Questions:
(a) Print the battery discussion word for word from "Yes, and no" to "was commenting on.".
(b) According to the battery discussion, which is the only major EV manufacturer that uses small cells?

___ Text passage

5K views 13 replies 3 participants last post by  rishimaze 
No, Tesla puts them all together, treats them as one big cell in terms of monitoring. But it has a fuse wire to each cell, if it burns the cell is no longer part of the circuit, no longer used. A very different, but also safe approach.
I'm sure that's what rishimaze meant: Tesla "does this", which is to monitor at the level of a parallel group of cells. Indeed, it is not possible to monitor parallel cells separately without dozens of current measurement devices (shunts, whatever), since by definition parallel cells have the same voltage across them, so a bunch of voltage measurements would just be redundant.

Of course every EV manufacturer does the same thing; the only difference is that a large number of small cells in parallel are individually fused (by Tesla, the only major EV manufacturer using small cells), while a small number of large cells are fused only at the pack level. It is rare to parallel large (prismatic or pouch) cells in groups of more than three, but small (cylindrical) cells are paralleled in the dozens.
 
Yes, agree, but it is not about parallel cells. It is about parallel strings.
Yes, and no EV manufacturer uses parallel strings. That includes Tesla - the discussion of what EV manufacturers do is all about batteries configured with parallel connections only at the lowest level, and that's what I was commenting on.

Well, there is an exception: GM's Ultium system in the Hummer EV configures the battery in two sections, which are operated in series (~720V nominal) for vehicle operation and for charging from 800 V DC chargers, but are reconfigured as two parallel or independent sections (~360 V nominal) to charge from the more common 400 V DC chargers. It would be interesting to see how they manage 400 volt charging, but since the BMS obviously must have separate monitoring for each section, I'm sure there is are no connections between the cells of one section and those of the other section; they presumably just charge the two sections as if they were in different vehicles and charging to the same target state of charge.

And if you put thin balance wires between these cells of the parallel strings, I still don't see them as parallel cells. And the same voltage will not be on these parallel cells unser heavy load. If one cell drops to 3v under heavy load (because it is bad) and the adjacent cell only drops to 3.7v or something, lots of amps will want to go through balance wire.

______
___ Supplied data

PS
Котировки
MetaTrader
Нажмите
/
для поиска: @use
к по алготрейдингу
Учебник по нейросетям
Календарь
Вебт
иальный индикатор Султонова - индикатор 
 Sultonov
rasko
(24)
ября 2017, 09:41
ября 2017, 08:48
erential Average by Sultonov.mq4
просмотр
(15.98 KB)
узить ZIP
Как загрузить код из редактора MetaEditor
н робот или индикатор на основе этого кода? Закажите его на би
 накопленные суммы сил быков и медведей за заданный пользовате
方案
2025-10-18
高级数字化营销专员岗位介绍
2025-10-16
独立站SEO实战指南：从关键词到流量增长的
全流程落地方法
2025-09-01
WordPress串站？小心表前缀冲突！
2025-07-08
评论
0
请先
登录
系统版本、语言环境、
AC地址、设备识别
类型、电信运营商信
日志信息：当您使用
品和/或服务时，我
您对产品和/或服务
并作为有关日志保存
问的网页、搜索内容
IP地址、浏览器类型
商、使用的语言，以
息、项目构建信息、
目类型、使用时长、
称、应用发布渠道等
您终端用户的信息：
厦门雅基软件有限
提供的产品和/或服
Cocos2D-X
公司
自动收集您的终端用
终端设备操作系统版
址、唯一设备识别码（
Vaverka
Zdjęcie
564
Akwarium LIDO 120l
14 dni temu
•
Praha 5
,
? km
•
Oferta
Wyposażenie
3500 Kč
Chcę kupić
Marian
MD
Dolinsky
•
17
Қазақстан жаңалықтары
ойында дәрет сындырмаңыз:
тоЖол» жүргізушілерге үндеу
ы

______

Results for each task:
(a)
Yes, and no EV manufacturer uses parallel strings. That includes Tesla - the discussion of what EV manufacturers do is all about batteries configured with parallel connections only at the lowest level, and that's what I was commenting on.

(b) Tesla